What biometric technologies can be used to enhance security in big data projects?
To understand how different biometric modalities can be used in large data projects, we will look at one of the most ambitious big data projects. The Aadhar project is a combination of enormous data and biometrics that is working to build an identity verification database of the billion Indian residents. This is the world’s largest biometric database and aims to provide residents with a unique identification number that will help them access government welfare and services. This project uses a combination of iris scans and digital fingerprints for each resident.
Let us understand how retinal scan works in big data projects. Iris technology is the primary technology behind retinal scan and the whole scanning process is subdivided into three key processes namely image/ signal gaining and dispensation, picture and identical process.
The first stage of retinal scan is image acquisition in which the user spots his or her eye adjacent to the lens and also must remain perfectly still at this point. The user’s retinal image will be captured and thereafter converted to the desired digital format. In the picture phase, unique feature of the retina is extracted and stored in a template database which contains the unique information for each user. In the identical process, the existing template is matched with the current data captured by the sensors. If there is match between both the scans, the user is authenticated successfully.
Fingerprint scan is a very widely used biometric technique and plays a key role in maintaining privacy and security in various industries. Fingerprint biometrics has also been extremely helpful in the field of forensic science to identify criminals. In our example of a large data project i.e. Aadhar, fingerprint biometrics is used to store the information of each citizen by scanning their fingers and thumbs for future reference.
The fingerprint scanning process that is used in the Aadhar project has two parts – enrollment and authentication. A common database is maintained in both of these key processes.
The enrollment process captures snapshots of the user’s fingerprints, extracts the special features of fingerprints from these snapshot images, and stores this information in a database. A fingerprint sensor is used to capture the images along with a feature extraction function.
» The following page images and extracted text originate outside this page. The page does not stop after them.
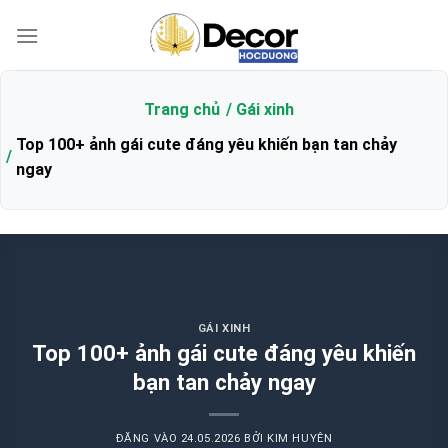
Bỏ
qua
nội
dung
Trang chủ
Gái xinh
Top 100+ ảnh gái cute đáng yêu khiến bạn tan chảy
ngay
GÁI XINH
Top 100+ ảnh gái cute đáng yêu khiến
bạn tan chảy ngay
ĐĂNG VÀO
24.05.2026
BỞI
KIM HUYÊN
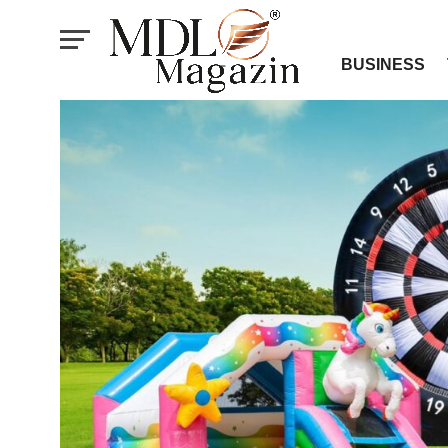
BUSINESS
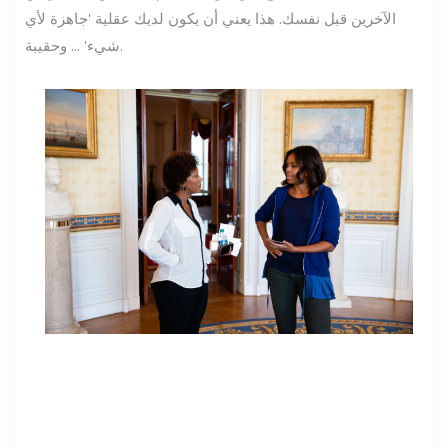
الآخرين قبل نفسك. هذا يعني أن يكون لديك عقلية 'جاهزة لأي
شيء' ... وحقيبة.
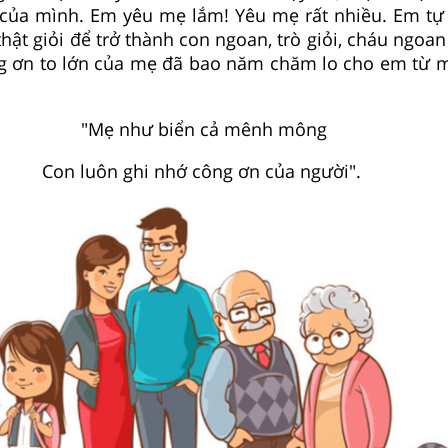
của mình. Em yêu mẹ lắm! Yêu mẹ rất nhiều. Em tự
thật giỏi để trở thành con ngoan, trò giỏi, cháu ngoa
g ơn to lớn của mẹ đã bao năm chăm lo cho em từ 
"Mẹ như biển cả mênh mông
Con luôn ghi nhớ công ơn của người".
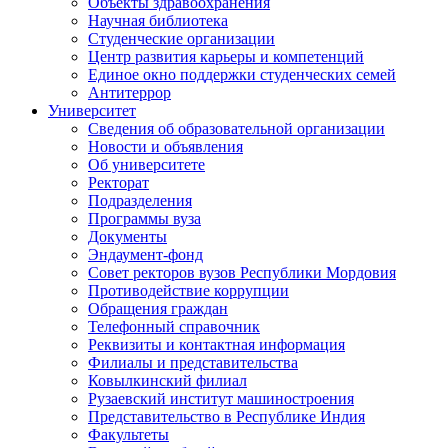
Объекты здравоохранения
Научная библиотека
Студенческие организации
Центр развития карьеры и компетенций
Единое окно поддержки студенческих семей
Антитеррор
Университет
Сведения об образовательной организации
Новости и объявления
Об университете
Ректорат
Подразделения
Программы вуза
Документы
Эндаумент-фонд
Совет ректоров вузов Республики Мордовия
Противодействие коррупции
Обращения граждан
Телефонный справочник
Реквизиты и контактная информация
Филиалы и представительства
Ковылкинский филиал
Рузаевский институт машиностроения
Представительство в Республике Индия
Факультеты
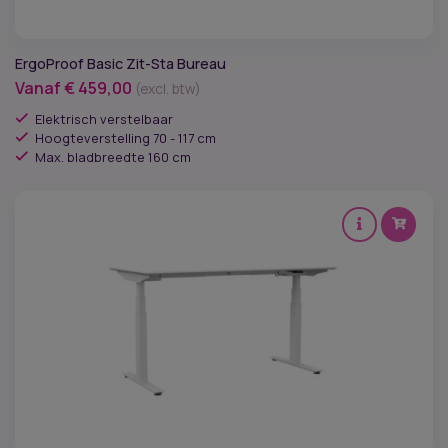
ErgoProof Basic Zit-Sta Bureau
Vanaf
€
459,00
(excl. btw)
Elektrisch verstelbaar
Hoogteverstelling 70 - 117 cm
Max. bladbreedte 160 cm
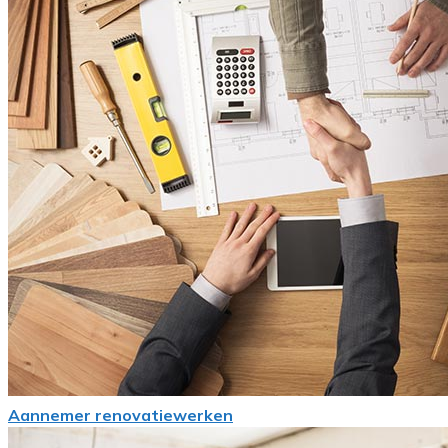
Aannemer renovatiewerken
The feature extraction works like encryption for each object and the data of each object is associated with a unique id and stored in the database.
The main key process in authentication is the matching of data objects. When an already enrolled user of the Aadhar scheme wants to access a service, he or she scans his fingerprint. This information again goes to the feature extraction phase and is decrypted which then gets checked in the existing template database by the matching function. If a match is found with the current fingerprint scan, the user is successfully authenticated.
In this article, we have discussed how biometric devices and technologies can be used in big data projects for improving security and privacy. Fingerprint and retina scan are the popular biometric technologies that are adopted by many organizations to maintain their user data.